A bit of scribbling just cropped up in New Scientist. Here’s the first 200 words or so:
It’s about some neat research into the way rip currents work – great food for thought during those endless counterproductive paddleouts at your local beachbreak.
It was interesting to write for a straight-ahead magazine like New Scientist. Forget these fanciful Scribble posts, where I get to mosey around in whatever I think is interesting; this story was concerned with explaining What Happened. And I didn’t even get to do all of that in my 1,200 words. Here are some things that had to get left out:
By the way, the above picture of rip currents is all wrong. Here’s something a little closer to reality, according to drifters deployed by Jamie MacMahan and colleagues (thanks, Jamie). White arrows indicate current speed and direction:
The term “rip current” wasn’t even invented until about 1925, in Science, when some scientists rebelled at the notion of the “undertow myth,” kicking off a flurry of indignant correspondence.
Francis Shepard, of Scripps, pioneered rip current research – taking measurements while dodging set waves in a rowboat.
In the 1960s, other researchers tossed waterlogged whiffleball-like floats into the surf. They tracked where they went using a camera dangling from a helium balloon.
Until this year, even the most intensive rip current studies recorded very few measurements in rip channels themselves. It’s just too dang hard to install a current sensor with a freakin’ rip current whipping past you at 4 knots.
Jamie MacMahan, one of the scientists I wrote about, said six years ago they did manage to install a sensor in a rip channel north of Monterey. It ran on batteries and logged data to a chip to be recovered after 3 weeks or so. They’ve never found it. “As far as we know, it’s still down there, it’s just a lot deeper,” he told me.
MacMahan is cool. Young, already an assistant professor at the Naval Postgraduate School. He’s a little shorter than me, fit but rounded, kind of like a polar bear. Most of the time I talked to him, he had salt water running down his nose. When he’s in the office, he kicks his flip-flops off next to his hard drive. He figured out how to use off-the-shelf GPS for his surf drifters by cruising techie blogs. He invented a way to measure sea floor contours in pounding surf using a depth meter and a jet ski.
The GPS surf drifter was invented by Wilford Schmidt when he was a Ph.D. student at Scripps. He’s now a professor at U. of Puerto Rico in Mayaguez, where he surfs choice Caribbean waves early in the morning. He’s starting to study wave turbulence by installing video cameras in the crystal clear tropical water. He says, kind of gloatingly, that the only reason no one’s done it before is that at the world’s major oceanographic research centers, the water’s just too murky.
Tim Stanton, the other Naval Postgraduate School researcher in the story, studies the other side of rip currents.
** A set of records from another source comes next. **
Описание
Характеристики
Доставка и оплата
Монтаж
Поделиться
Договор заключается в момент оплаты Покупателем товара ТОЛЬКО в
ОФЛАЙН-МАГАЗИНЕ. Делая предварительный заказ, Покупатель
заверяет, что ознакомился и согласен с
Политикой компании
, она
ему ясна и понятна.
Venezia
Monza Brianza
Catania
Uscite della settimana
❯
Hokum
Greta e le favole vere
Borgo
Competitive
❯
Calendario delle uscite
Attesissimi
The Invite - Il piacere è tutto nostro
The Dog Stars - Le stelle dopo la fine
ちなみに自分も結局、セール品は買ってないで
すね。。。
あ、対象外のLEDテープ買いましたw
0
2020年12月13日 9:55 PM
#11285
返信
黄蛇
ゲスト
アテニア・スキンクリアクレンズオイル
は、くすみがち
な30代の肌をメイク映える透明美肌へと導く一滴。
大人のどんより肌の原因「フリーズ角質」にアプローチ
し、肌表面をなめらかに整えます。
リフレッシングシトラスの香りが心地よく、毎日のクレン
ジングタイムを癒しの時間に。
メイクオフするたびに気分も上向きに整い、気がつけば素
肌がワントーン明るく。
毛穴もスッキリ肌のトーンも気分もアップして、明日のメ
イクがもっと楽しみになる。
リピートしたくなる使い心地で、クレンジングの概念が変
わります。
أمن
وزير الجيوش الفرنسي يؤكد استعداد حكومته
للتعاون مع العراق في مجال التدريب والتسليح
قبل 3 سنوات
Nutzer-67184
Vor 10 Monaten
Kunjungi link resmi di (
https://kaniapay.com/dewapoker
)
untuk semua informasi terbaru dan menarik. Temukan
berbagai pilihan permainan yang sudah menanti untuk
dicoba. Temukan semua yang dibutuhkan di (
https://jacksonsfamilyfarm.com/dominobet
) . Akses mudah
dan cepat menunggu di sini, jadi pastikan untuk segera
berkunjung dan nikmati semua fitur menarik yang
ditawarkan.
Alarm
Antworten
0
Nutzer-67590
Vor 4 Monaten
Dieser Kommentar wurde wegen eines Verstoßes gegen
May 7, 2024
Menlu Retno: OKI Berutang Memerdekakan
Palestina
Where MacMahan’s interested in how the sand shapes the water currents, Stanton’s interested in how the water moves the sand around.
Here’s a classic example of the trials of field research: Stanton’s focus for this year’s field experiment was deploying a super-high precision instrument that measures how much sand is moving in the current, in 1-centimeter slices through the water. He designed the electronics himself and built the instrument to measure continuously for several weeks.
How’d it work? Well, one drawback to studying rip currents is you have to put your instruments in rip currents. The very first day, some kelp got caught up in a rip, recirculated in the eddying flow, and knocked the instrument flat. Last time I saw Stanton, he was planning an expedition for the next low tide to look for any remaining pieces of the instrument.
In the New Scientist article, Ad Reniers is a Dutch modeler who’s a whiz at fluid dynamics. In person, he wore a flaming orange Hawaiian shirt. It was unbuttoned far enough to see his Tecate temporary tattoo. (“Hey, Cinco de Mayo, man.”)
I had an interesting chat with Dr. Edie Gallagher, who studies sand transport at Franklin and Marshall College in Lancaster, Pennsylvania. Standing there in a wetsuit, still dripping wet, she looked at the undulating beach in front of us and said something like, “It’s basically an exact reflection of the waves that strike this beach. The sand that’s here is here because these waves leave it. Anything finer, they carry out. Anything coarser stays up in the rivers.” That, to me, was a whole new way of looking at beaches.
Thanks to all the scientists who helped me write the story.